Она в смятении уставилась на него; Бурдо с любопытством поглядывал на Николя.

— Ну, раз вам все известно… — неуверенно протянула Гурдан.

— Комиссар, — назидательно изрек инспектор, — знает все, что происходит повсюду и в любой момент. И он уверен, что вы с нами неискренни, а значит, нарушаете наше соглашение.

— Нет, что вы. Извините меня, я ошиблась по неведению.

Оба полицейских начинали находить удовольствие в этой игре, где к ним постоянно возвращалось преимущество.

— Да, около одиннадцати часов парочка позвонила: они хотели заказать еще бутылку вина. Но служанка не пришла — то ли шнурок от звонка порвался, то ли она его не услышала. Короче говоря, молодой человек спустился на первый этаж.

— И там встретил не только служанку, но и кого-то еще?

— Не могу утверждать. Все возможно. У меня в доме люди приходят и уходят…

— …постоянно, — насмешливым тоном, однако с каменным лицом подхватил Бурдо.

— Молодой человек мог встретиться с вашими клиентами?

— Разумеется, завсегдатаи…

— Но вы сказали, что вечером в воскресенье народу у вас не много.

— Конечно, конечно. Но всегда есть провинциалы, парочки, многолюдные…

— …собрания?

— Не слишком, по три-четыре человека собираются довольно часто.

— Но я говорю не о тех собраниях, сударыня. Ах, сударыня, моя добрая воля отступает под натиском вашей недобросовестности. Как вы считаете, инспектор?

— Считаю, что камера…

— Господа, вы злоупотребляете своим положением, я всего лишь несчастная женщина.

— Довольно, — произнес Николя. — Вам давно следовало понять, что нам многое известно, и от вас мы ждем всего лишь подтверждение того, что мы уже знаем, а также некоторых подробностей. В воскресенье вечером у вас происходило собрание. Зачем собирались его участники и знаете ли вы их по именам?

На лице Гурдан отразилось крайнее изумление: она не могла себе представить, что оба полицейских столь хорошо осведомлены о том, что происходит у нее в доме.

— Господин комиссар, в этом доме иногда собираются люди, желающие поговорить без свидетелей. В воскресенье вечером они вновь пришли ко мне. Лакей без ливреи предупредил меня за неделю. Их была примерно дюжина, причем самые разные: придворные, откупщики, крупные торговцы…

— Торговцы чем?

— Зерном, насколько я поняла.

— Один из них мог заметить вышеуказанного молодого человека?
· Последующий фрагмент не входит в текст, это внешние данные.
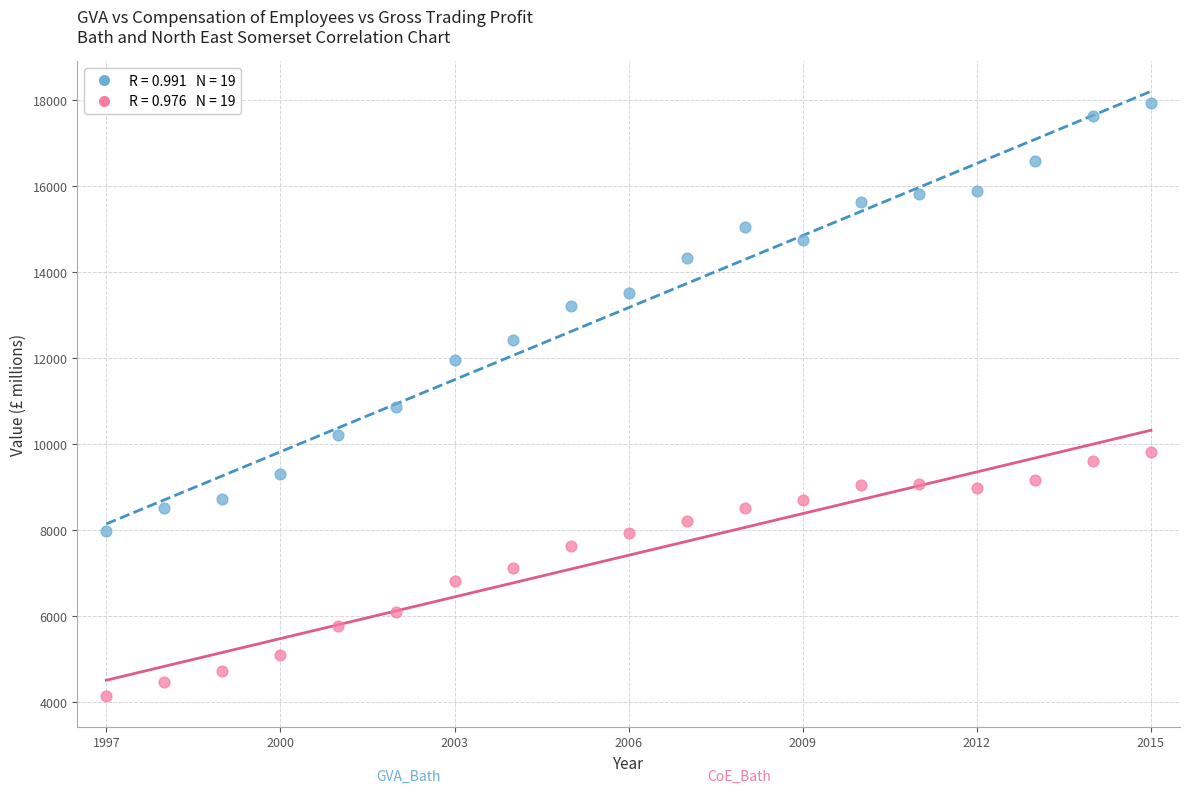

Across all series, what Y value is closest to 11025?

10870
— Конечно, но я не знаю… все возможно.

— Вы знаете имена тех, кто у вас собирается?

— Нет, ни одного.

— Предполагается, что вы должны указать их в отчете, который вы вручаете инспектору Марэ. Какой вывод нам придется сделать, если мы не найдем этого отчета?

— В комнате, где проходило собрание, я нашла пожелтевший листок, без сомнения, выпавший из чьего-то кармана. Старая афишка. Адрес, указанный на ней, гласил: господин Энефьянс, зерноторговец из Арм-де-Серес, улица Пуарье.
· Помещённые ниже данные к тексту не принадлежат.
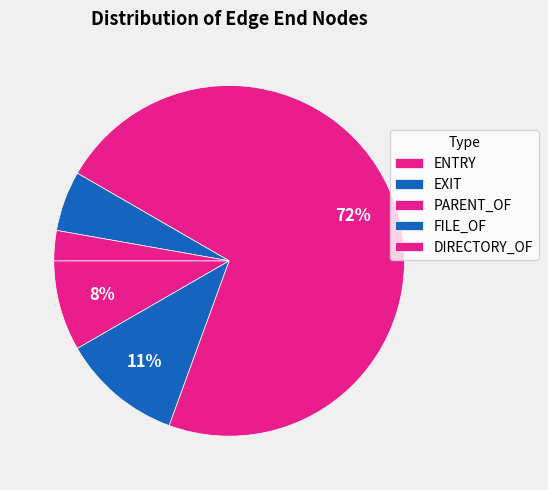

How many slices are in this pie chart?

5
— Вот это уже лучше. Вы сохранили листок? Нет? Жаль. Тогда давайте вспомним, как и когда происходило собрание. В котором часу оно началось?

— После половины десятого, ближе к десяти.

— А закончилось?

— Вскоре после полуночи.

— Пригласите вашу служанку.

— Господа, не вмешивайте…

Ледяной взор комиссара подавил слабое поползновение сопротивления. Гурдан позвонила, и вошла горничная, та самая, что встретила их у порога.

— Помнишь парочку, — вкрадчиво начал Бурдо, — которую в воскресенье вечером ты проводила в комнату на четвертом этаже?

Девушка взглянула на сводню, но та развела руки и, закатив глаза к небу, дала понять, что надо отвечать.

— Да, правда. Дама в плотной длинной накидке, в шляпе-«коляске», и вместе с ней молодой человек в маске, бледный, словно цирюльник, то есть я хотела сказать — куафер.

— А когда ты успела так хорошо его рассмотреть?

— Когда он в одних панталонах спустился в поисках бутылки вина. Наверно, та дама высосала его до капли.

Окинув взором обоих полицейских, она удивилась, что ее шутка не произвела никакого впечатления.